According to Israeli footage, Yahya Sinwar threw a stick at the drone just before he died

Israeli authorities released video Thursday showing Hamas leader Yahya Sinwar slumped on a dust-covered chair while being tracked by an Israeli small drone as he lay dying in the wreckage of a building in southern Gaza.

In what appeared to be a desperate attempt, he was seen on camera hurling a stick at the drone as it hovered close by.

The Israeli troops that killed Sinwar were first unaware that they had captured their nation’s top enemy following a gunfight on Wednesday, according to Israeli officials, following a rigorous manhunt that lasted more than a year.

Following conclusive confirmation of Sinwar’s death through DNA tests, fingerprints, and dental records, the military stated on Thursday that intelligence services had been progressively limiting the region in which he could operate.

However, the operation that ultimately killed Sinwar was not a planned and targeted strike or one executed by expert commandos, in contrast to other militant commanders whom Israel had tracked down and murdered, such as Hamas military commander Mohammed Deif, who was killed in an Israeli bombing on July 13.

Rather, he was discovered by infantrymen from the Bislach Brigade, which typically prepares future unit commanders, according to officials. On Wednesday, the troops were looking for what they believed to be key Hamas militants in the Tal El Sultan neighborhood in southern Gaza.

Sinwar fled into a destroyed structure during the battle that broke out after the troops opened fire after spotting three suspected terrorists moving between buildings.

Israeli media reported that a missile and tank ammunition were also fired at the structure.

The military released video from a small drone on Thursday, claiming it showed Sinwar seated on a chair with his face wrapped in a scarf and with a serious gash to his hand. He is seen in the movie trying in vain to bring down the drone by throwing a stick at it.

According to Israeli military spokesperson Rear Admiral Daniel Hagari, forces entered and discovered Sinwar carrying a weapon, a flak jacket, and 40,000 shekels ($10,731.63), even though he was just identified as a fighter at this point.

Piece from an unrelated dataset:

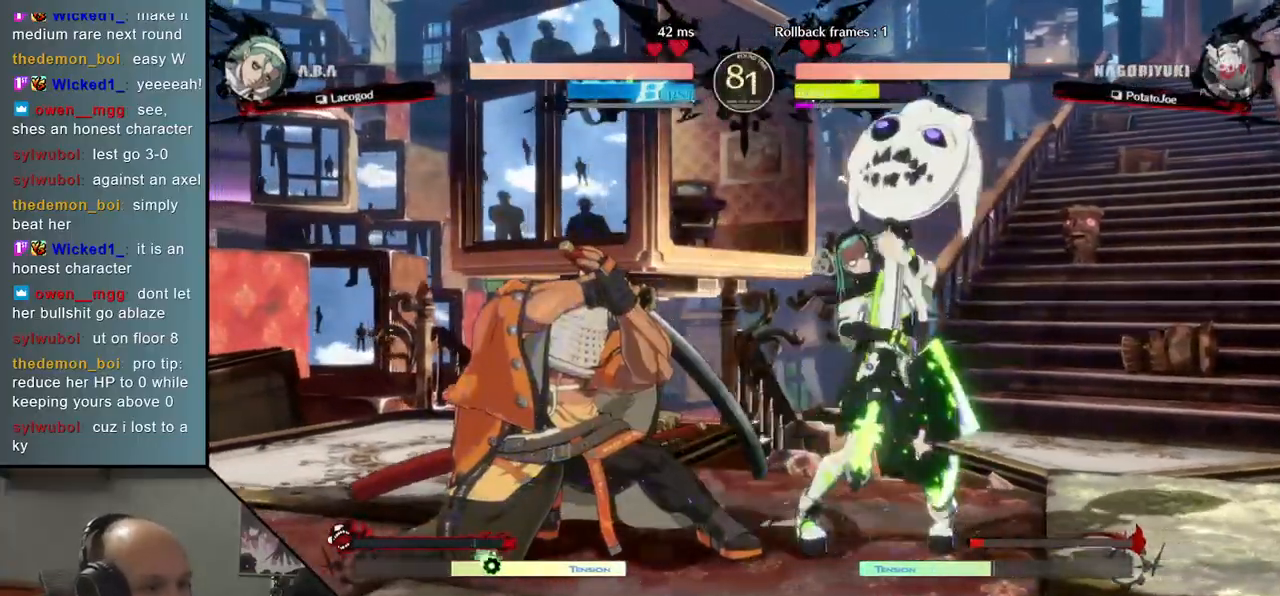
{"buttons": ["L2"], "left_stick": "center"}
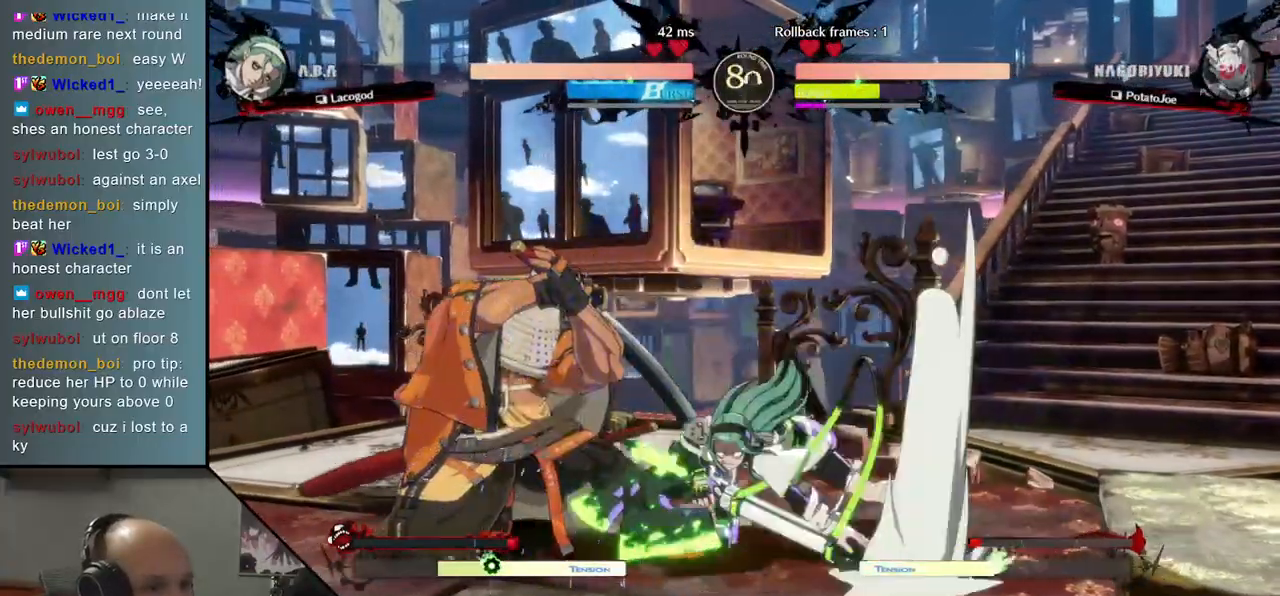
{"buttons": [], "left_stick": "center", "events": [[50, "L2", "up"], [133, "L2", "down"], [167, "L2", "up"], [217, "L2", "down"], [267, "L2", "up"], [333, "L2", "down"], [383, "L2", "up"]]}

“He tried to escape and our forces eliminated him,” he said during a briefing that was shown on television.

Although Hamas has not spoken, insiders within the organization claim that the evidence they have seen points to the fact that Israeli forces killed Sinwar.

“The dozens of operations carried out by the IDF and the ISA over the last year, and in recent weeks in the area where he was eliminated, restricted Yahya Sinwar’s operational movement as he was pursued by the forces and led to his elimination,” according to an Israeli military statement.

The primary planner of the Oct. 7, 2023, attack on Israel that sparked the Gaza War, Sinwar, seems to have stopped using phones and other communication devices in the final months of his life, which would have made it more difficult for Israel’s potent intelligence services to find him.

According to Israeli authorities, they thought he was hiding in one of the many tunnel networks that Hamas had excavated beneath Gaza over the previous 20 years, but as more and more have been discovered by Israeli forces, even the tunnels were no assurance that he would not be apprehended.

According to Lieutenant General Herzi Halevi, the chief of Israel’s military, Sinwar was forced “to act like a fugitive, causing him to change locations multiple times” during the course of Israel’s one-year pursuit of him.

Long worried that Sinwar had surrounded himself with some of the 101 Israeli and international prisoners remained in Gaza as a human shield to defend himself from Israeli attacks, Israeli officials knew Sinwar as a vicious and devoted opponent.

Hagari claimed that samples of his DNA were discovered in a tunnel a few hundred meters from the location where six Israeli hostages were killed by Hamas at the end of August, but no hostages were discovered in the area when he was eventually captured on Wednesday.

(3.7273 shekels) = $1

Add a Comment

Your email address will not be published.